Reproduce every line of the listing below, keeping each word, number, and punctuation mark unchanged.

»»

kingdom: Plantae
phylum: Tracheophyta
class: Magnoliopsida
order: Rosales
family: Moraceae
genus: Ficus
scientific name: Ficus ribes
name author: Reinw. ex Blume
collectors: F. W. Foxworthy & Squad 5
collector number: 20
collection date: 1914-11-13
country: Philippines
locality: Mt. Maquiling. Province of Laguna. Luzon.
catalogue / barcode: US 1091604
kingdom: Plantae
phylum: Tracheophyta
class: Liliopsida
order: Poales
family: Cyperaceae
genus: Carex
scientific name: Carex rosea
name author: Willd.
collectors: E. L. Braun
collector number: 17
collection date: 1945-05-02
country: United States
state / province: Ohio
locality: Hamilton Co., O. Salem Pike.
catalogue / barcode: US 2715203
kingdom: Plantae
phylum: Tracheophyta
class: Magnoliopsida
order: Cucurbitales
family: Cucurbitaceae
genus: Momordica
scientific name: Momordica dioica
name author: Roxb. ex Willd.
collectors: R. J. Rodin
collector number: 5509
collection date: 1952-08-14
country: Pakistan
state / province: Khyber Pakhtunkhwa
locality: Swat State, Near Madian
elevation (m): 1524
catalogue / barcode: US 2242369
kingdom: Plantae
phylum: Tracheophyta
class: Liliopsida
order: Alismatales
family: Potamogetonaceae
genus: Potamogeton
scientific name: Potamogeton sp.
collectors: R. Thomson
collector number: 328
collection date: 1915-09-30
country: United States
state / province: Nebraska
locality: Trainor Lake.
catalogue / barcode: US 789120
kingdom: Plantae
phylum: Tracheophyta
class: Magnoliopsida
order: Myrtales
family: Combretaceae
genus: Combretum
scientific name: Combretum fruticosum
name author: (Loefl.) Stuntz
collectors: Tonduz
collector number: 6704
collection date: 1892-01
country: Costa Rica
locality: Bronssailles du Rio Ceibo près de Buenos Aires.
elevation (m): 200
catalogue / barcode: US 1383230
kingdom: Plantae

««

### Finished task
kingdom: Plantae
phylum: Tracheophyta
class: Magnoliopsida
order: Rosales
family: Moraceae
genus: Ficus
scientific name: Ficus ribes
name author: Reinw. ex Blume
collectors: F. W. Foxworthy & Squad 5
collector number: 20
collection date: 1914-11-13
country: Philippines
locality: Mt. Maquiling. Province of Laguna. Luzon.
catalogue / barcode: US 1091604
kingdom: Plantae
phylum: Tracheophyta
class: Liliopsida
order: Poales
family: Cyperaceae
genus: Carex
scientific name: Carex rosea
name author: Willd.
collectors: E. L. Braun
collector number: 17
collection date: 1945-05-02
country: United States
state / province: Ohio
locality: Hamilton Co., O. Salem Pike.
catalogue / barcode: US 2715203
kingdom: Plantae
phylum: Tracheophyta
class: Magnoliopsida
order: Cucurbitales
family: Cucurbitaceae
genus: Momordica
scientific name: Momordica dioica
name author: Roxb. ex Willd.
collectors: R. J. Rodin
collector number: 5509
collection date: 1952-08-14
country: Pakistan
state / province: Khyber Pakhtunkhwa
locality: Swat State, Near Madian
elevation (m): 1524
catalogue / barcode: US 2242369
kingdom: Plantae
phylum: Tracheophyta
class: Liliopsida
order: Alismatales
family: Potamogetonaceae
genus: Potamogeton
scientific name: Potamogeton sp.
collectors: R. Thomson
collector number: 328
collection date: 1915-09-30
country: United States
state / province: Nebraska
locality: Trainor Lake.
catalogue / barcode: US 789120
kingdom: Plantae
phylum: Tracheophyta
class: Magnoliopsida
order: Myrtales
family: Combretaceae
genus: Combretum
scientific name: Combretum fruticosum
name author: (Loefl.) Stuntz
collectors: Tonduz
collector number: 6704
collection date: 1892-01
country: Costa Rica
locality: Bronssailles du Rio Ceibo près de Buenos Aires.
elevation (m): 200
catalogue / barcode: US 1383230
kingdom: Plantae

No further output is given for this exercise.